Selling your shares as soon as they vest locks in your return based on the discount you received on the shares. From a tax standpoint, the 10% discount you receive on your shares is taxable as ordinary income in the year you sell the shares. That 10% discount will be taxed as ordinary income regardless of how long the shares are held.
Let’s look at a hypothetical example. If an employee with a $150K salary contributed 15% into the ESPP they’d be setting aside $5,625 to purchase Microsoft stock each quarter. Thanks to the 10% discount on Microsoft shares, the employee would receive $6,250 of Microsoft stock each quarter. That means the employee would have ordinary income of $625 on the date the shares are received (but this ordinary income is only realized in the year shares are sold). If the shares are sold on the date they are received there is no additional tax impact, it just means the ordinary income of $625 will be realized in the current year. If the employee instead elects to hold onto their shares, there will be a future capital gain or loss equal to the difference in the future selling price and the $6,250 cost basis.
Because there is no lookback provision in the Microsoft plan, there is no additional tax burden to selling your shares as soon as you receive them. Thus I would frame the decision to hold onto your shares as an active decision to purchase Microsoft stock on the date you receive those shares.

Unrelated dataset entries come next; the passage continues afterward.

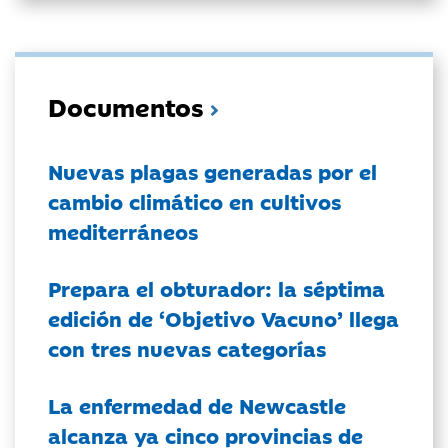
Documentos
Nuevas plagas generadas por el
cambio climático en cultivos
mediterráneos
Prepara el obturador: la séptima
edición de ‘Objetivo Vacuno’ llega
con tres nuevas categorías
La enfermedad de Newcastle
alcanza ya cinco provincias de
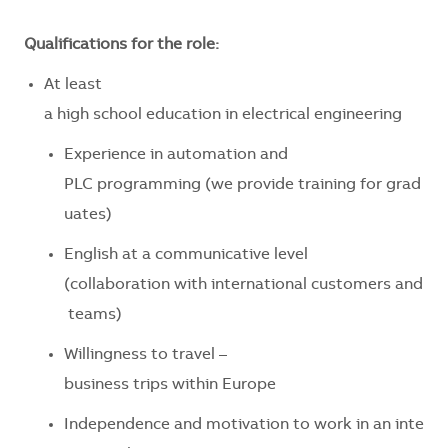
Qualifications for the role:
At least
a
high
school
education
in
electrical
engineering
Experience
in
automation
and
PLC
programming
(
we
provide
training
for
grad
uates
)
English
at
a
communicative
level
(
collaboration
with
international
customers
and
teams
)
Willingness
to
travel
–
business
trips
within
Europe
Independence
and
motivation
to
work
in
an
inte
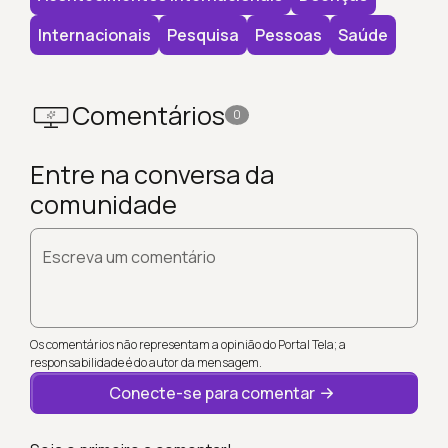
Internacionais
Pesquisa
Pessoas
Saúde
Comentários
0
Entre na conversa da
comunidade
Escreva um comentário
Os comentários não representam a opinião do Portal Tela; a
responsabilidade é do autor da mensagem.
Conecte-se para comentar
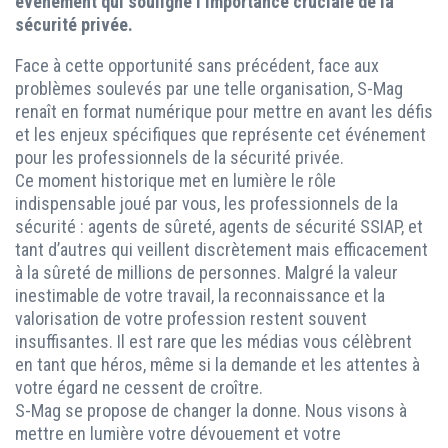
événement qui souligne l’importance cruciale de la
sécurité privée.
Face à cette opportunité sans précédent, face aux
problèmes soulevés par une telle organisation, S-Mag
renaît en format numérique pour mettre en avant les défis
et les enjeux spécifiques que représente cet événement
pour les professionnels de la sécurité privée.
Ce moment historique met en lumière le rôle
indispensable joué par vous, les professionnels de la
sécurité : agents de sûreté, agents de sécurité SSIAP, et
tant d’autres qui veillent discrètement mais efficacement
à la sûreté de millions de personnes. Malgré la valeur
inestimable de votre travail, la reconnaissance et la
valorisation de votre profession restent souvent
insuffisantes. Il est rare que les médias vous célèbrent
en tant que héros, même si la demande et les attentes à
votre égard ne cessent de croître.
S-Mag se propose de changer la donne. Nous visons à
mettre en lumière votre dévouement et votre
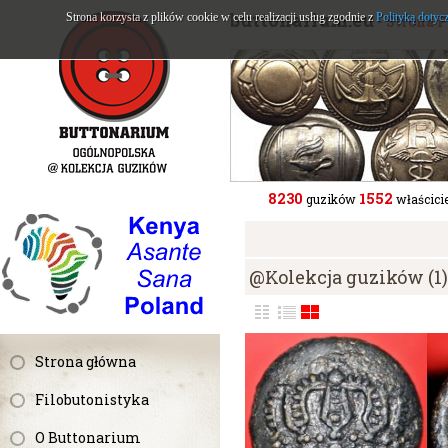
buttonarium.eu
Strona korzysta z plików cookie w celu realizacji usług zgodnie z
Polityką dotyc
- Strona 
8230
1552
guzików
właścicie
@Kolekcja guzików (1)
Strona główna
Filobutonistyka
O Buttonarium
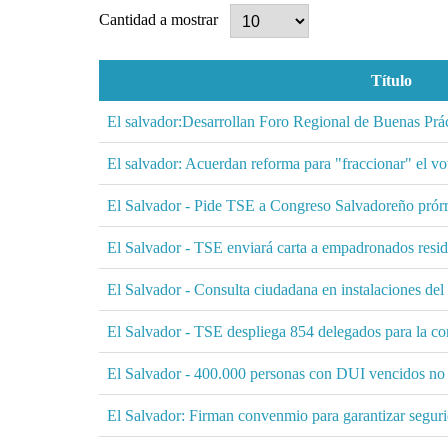
Cantidad a mostrar
Título
El salvador:Desarrollan Foro Regional de Buenas Práct
El salvador: Acuerdan reforma para "fraccionar" el vot
El Salvador - Pide TSE a Congreso Salvadoreño prór
El Salvador - TSE enviará carta a empadronados reside
El Salvador - Consulta ciudadana en instalaciones d
El Salvador - TSE despliega 854 delegados para la co
El Salvador - 400.000 personas con DUI vencidos no 
El Salvador: Firman convenmio para garantizar seguri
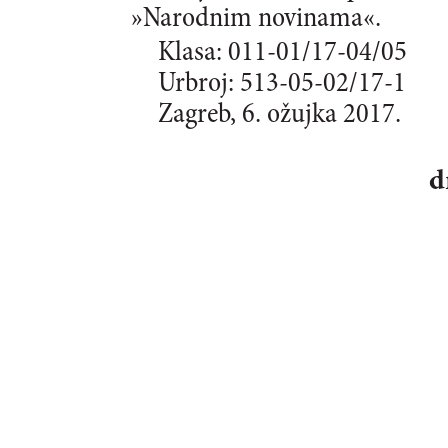
»Narodnim novinama«.
Klasa: 011-01/17-04/05
Urbroj: 513-05-02/17-1
Zagreb, 6. ožujka 2017.
d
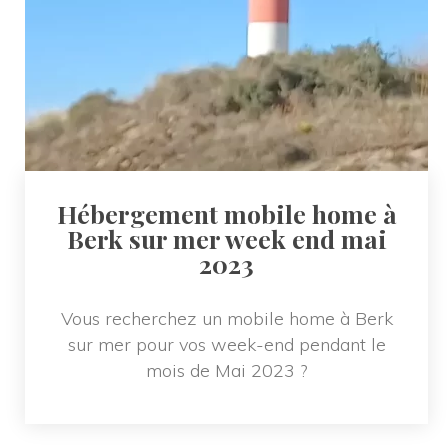
Hébergement mobile home à 
Berk sur mer week end mai 
2023
Vous recherchez un mobile home à Berk 
ur mer pour vos week-end pendant le 
mois de Mai 2023 ?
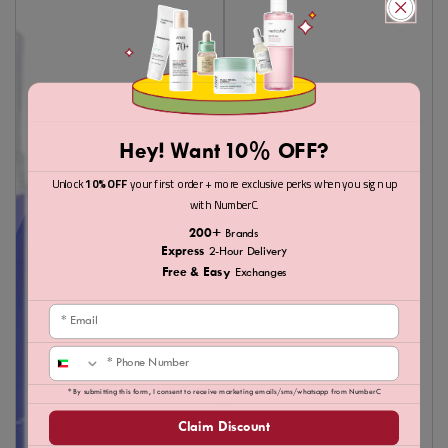
Hey! Want 10% OFF?
Unlock
10% OFF
your first order + more exclusive perks when you sign up
with NumberC.
200+
Brands
Express
2-Hour Delivery
Free & Easy
Exchanges
Email
Phone
* By submitting this form, I consent to receive marketing emails/sms/whatsapp from NumberC
Claim Discount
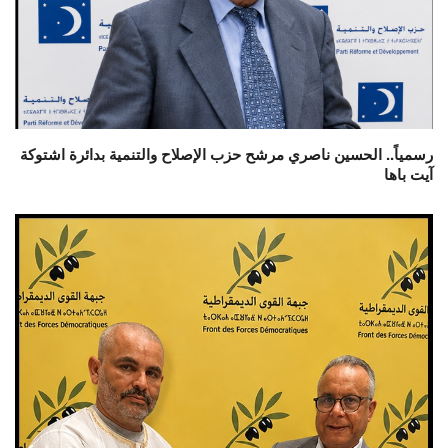
رسمياً.. الحسين ناصري مرشح حزب الإصلاح والتنمية بدائرة اشتوكة
آيت باها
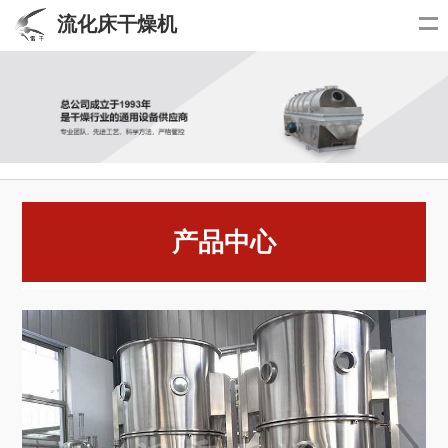
流化床干燥机
产品中心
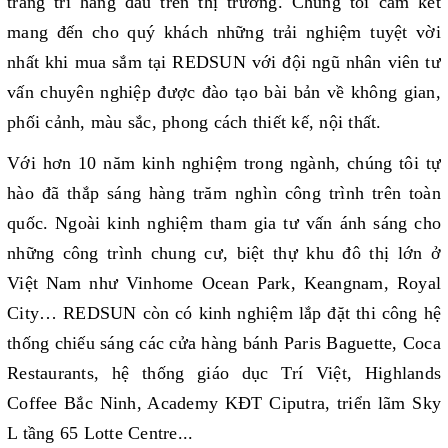
trang trí hàng đầu trên thị trường. Chúng tôi cam kết
mang đến cho quý khách những trải nghiệm tuyệt vời
nhất khi mua sắm tại REDSUN với đội ngũ nhân viên tư
vấn chuyên nghiệp được đào tạo bài bản về không gian,
phối cảnh, màu sắc, phong cách thiết kế, nội thất.
Với hơn 10 năm kinh nghiệm trong ngành, chúng tôi tự
hào đã thắp sáng hàng trăm nghìn công trình trên toàn
quốc. Ngoài kinh nghiệm tham gia tư vấn ánh sáng cho
những công trình chung cư, biệt thự khu đô thị lớn ở
Việt Nam như Vinhome Ocean Park, Keangnam, Royal
City… REDSUN còn có kinh nghiệm lắp đặt thi công hệ
thống chiếu sáng các cửa hàng bánh Paris Baguette, Coca
Restaurants, hệ thống giáo dục Trí Việt, Highlands
Coffee Bắc Ninh, Academy KĐT Ciputra, triển lãm Sky
L tầng 65 Lotte Centre...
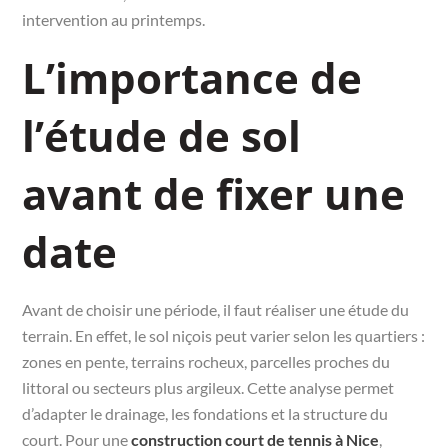
intervention au printemps.
L’importance de
l’étude de sol
avant de fixer une
date
Avant de choisir une période, il faut réaliser une étude du
terrain. En effet, le sol niçois peut varier selon les quartiers :
zones en pente, terrains rocheux, parcelles proches du
littoral ou secteurs plus argileux. Cette analyse permet
d’adapter le drainage, les fondations et la structure du
court. Pour une
construction court de tennis à Nice
,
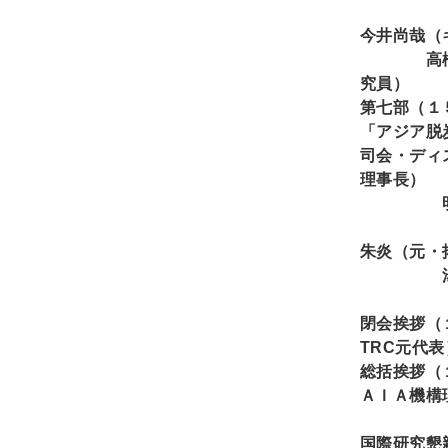
足立文
今井尚哉（
高
究員）
第
七
部（１
「アジア脱
司
会
・ディ
理事長）
明日
李志東
朱炎（元・
湯之上隆
閉会挨拶（
TRC
元代表
総括挨拶（
ＡＩＡ機構
国際研究懇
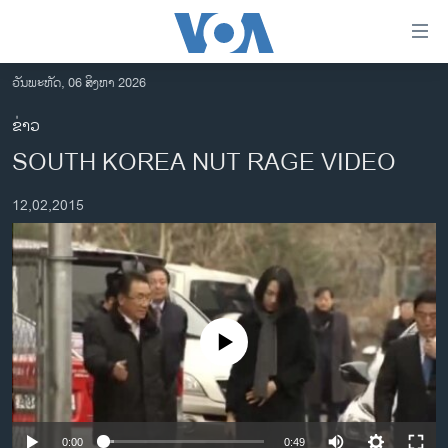
ລິ້ງ
ສຳຫລັບ
ເຂົ້າ
ວັນພະຫັດ, 06 ສິງຫາ 2026
ຫາ
ໂຮມເພຈ
ຂ່າວ
ຂ້າມ
ລາວ
SOUTH KOREA NUT RAGE VIDEO
ຂ້າມ
ອາເມຣິກາ
ຂ້າມ
12,02,2015
ໄປ
ການເລືອກຕັ້ງ ປະທານາທີບໍດີ ສະຫະລັດ 2024
ຫາ
ຂ່າວ​ຈີນ
ຊອກ
ຄົ້ນ
ໂລກ
ເອເຊຍ
No media source currently available
ອິດສະຫຼະພາບດ້ານການຂ່າວ
ຊີວິດຊາວລາວ
ຊຸມຊົນຊາວລາວ
0:00
0:49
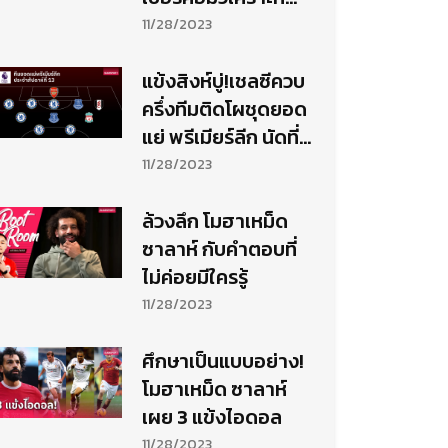
แชมป์พรีเมียร์ฯ
11/28/2023
แข้งสิงห์บู่!เชลซีควบ
ครึ่งทีมติดโผชุดยอด
แย่ พรีเมียร์ลีก นัดที่
13
11/28/2023
ล้วงลึก โมฮาเหม็ด
ซาลาห์ กับคำตอบที่
ไม่ค่อยมีใครรู้
11/28/2023
ศึกษาเป็นแบบอย่าง!
โมฮาเหม็ด ซาลาห์
เผย 3 แข้งไอดอล
11/28/2023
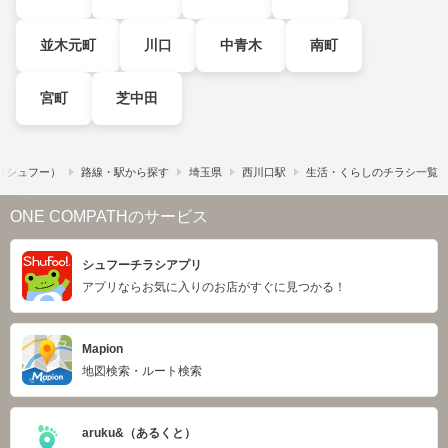
並木元町
川口
中青木
南町
宮町
芝中田
!​（シュフー）
路線・駅から探す
埼玉県
西川口駅
生活・くらしのチラシ一覧
ONE COMPATHのサービス
シュフーチラシアプリ
アプリならお気に入りのお店がすぐに見つかる！
Mapion
地図検索・ルート検索
aruku&（あるくと）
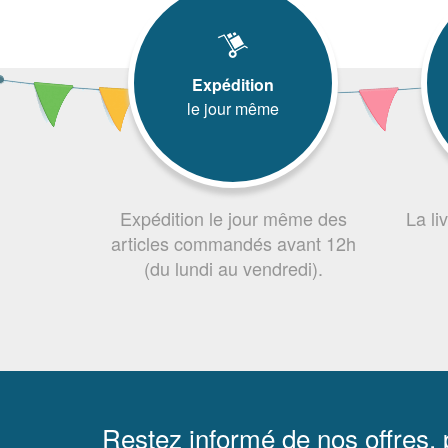
Expédition
le jour même
Expédition le jour même des
La li
articles commandés avant 12h
(du lundi au vendredi).
Restez informé de nos offres,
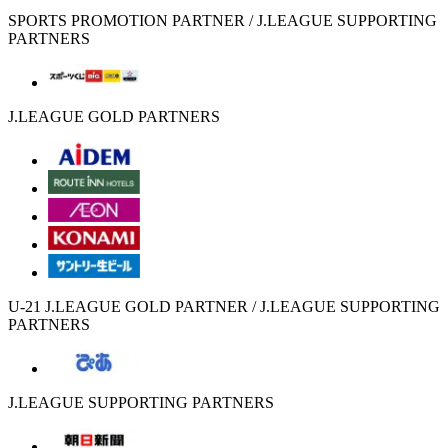
SPORTS PROMOTION PARTNER / J.LEAGUE SUPPORTING
PARTNERS
J.LEAGUE GOLD PARTNERS
U-21 J.LEAGUE GOLD PARTNER / J.LEAGUE SUPPORTING
PARTNERS
J.LEAGUE SUPPORTING PARTNERS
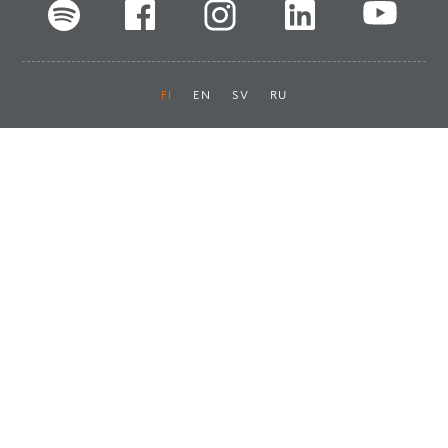
FI
EN
SV
RU
Pikalinkit
Oiva-raportit
Laskut ja maksut
Ota yhteyttä
Anna palautetta
Tukku
Usein kysyttyä
Haluan asiakkaaksi
Käyttöturvatiedotteet
Tilaa uutiskirje
Ota yhteyttä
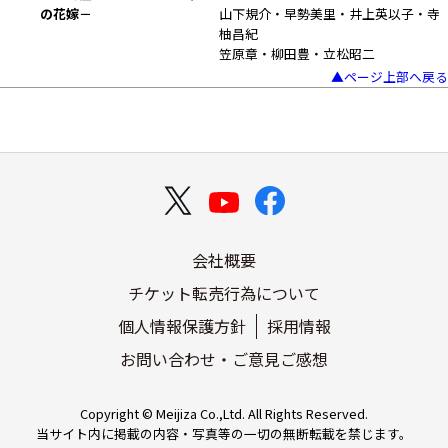
の花嫁－
山下規介・早勢美里・井上英以子・寺
柚昌紀
笠原章・柳田豊・立松昭二
▲ページ上部へ戻る
会社概要
チケット転売行為について
個人情報保護方針
採用情報
お問い合わせ・ご意見ご感想
Copyright © Meijiza Co.,Ltd. All Rights Reserved.
当サイト内に掲載の内容・写真等の一切の無断転載を禁じます。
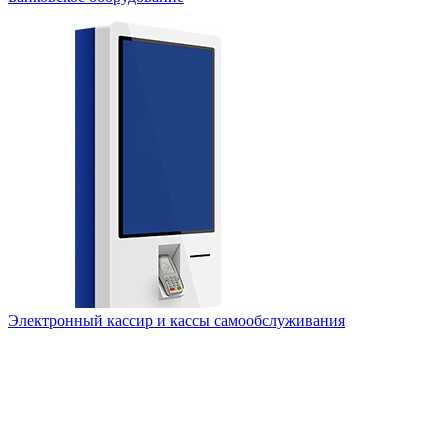
Электронный кассир и кассы самообслуживания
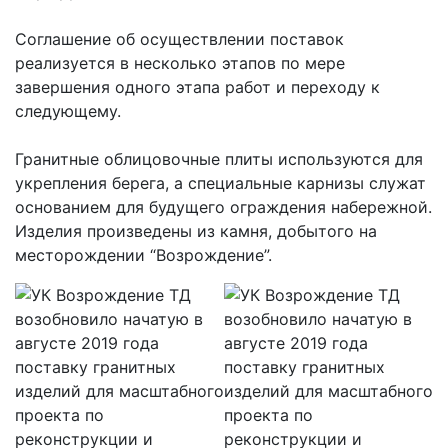
Соглашение об осуществлении поставок
реализуется в несколько этапов по мере
завершения одного этапа работ и переходу к
следующему.
Гранитные облицовочные плиты используются для
укрепления берега, а специальные карнизы служат
основанием для будущего ограждения набережной.
Изделия произведены из камня, добытого на
месторождении “Возрождение”.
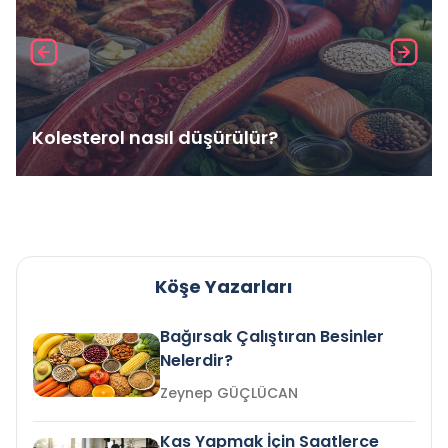
Kolesterol nasıl düşürülür?
Köşe Yazarları
Bağırsak Çalıştıran Besinler
Nelerdir?
Zeynep GÜÇLÜCAN
Kas Yapmak İçin Saatlerce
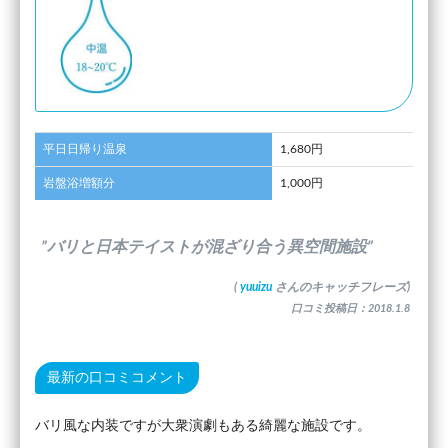
平日日帰り温泉
1,680円
岩盤浴増額分
1,000円
”バリと日本テイストが混ざり合う異空間施設”
(
yuuizu
さんのキャッチフレーズ)
口コミ投稿日：2018.1.8
最新の口コミコメント
バリ風な内装ですが大衆演劇もある綺麗な施設です。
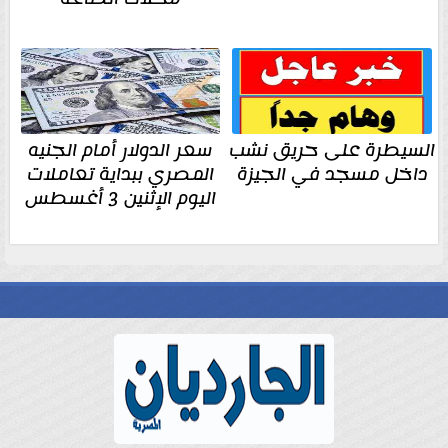
السيطرة على حريق نشب
سعر الدولار أمام الجنيه
داخل مسجد في الجيزة
المصري ببداية تعاملات
اليوم الإثنين 3 أغسطس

I almost always recommend employees sell these shares. You’re already heavily tied to Microsoft’s fortunes through your unvested RSUs and future compensation. You don’t need to add additional financial exposure to your employer by holding your ESPP shares. The investment hurdle to invest in your own employer should be an extremely high one. You’d only want to buy shares in the company when you’re highly confident the stock is significantly undervalued. To gain such confidence you would need the time and experience in investing to believe that you can consistently outperform the market by making active investments. The vast majority of people are better off sticking to a low cost passive strategy.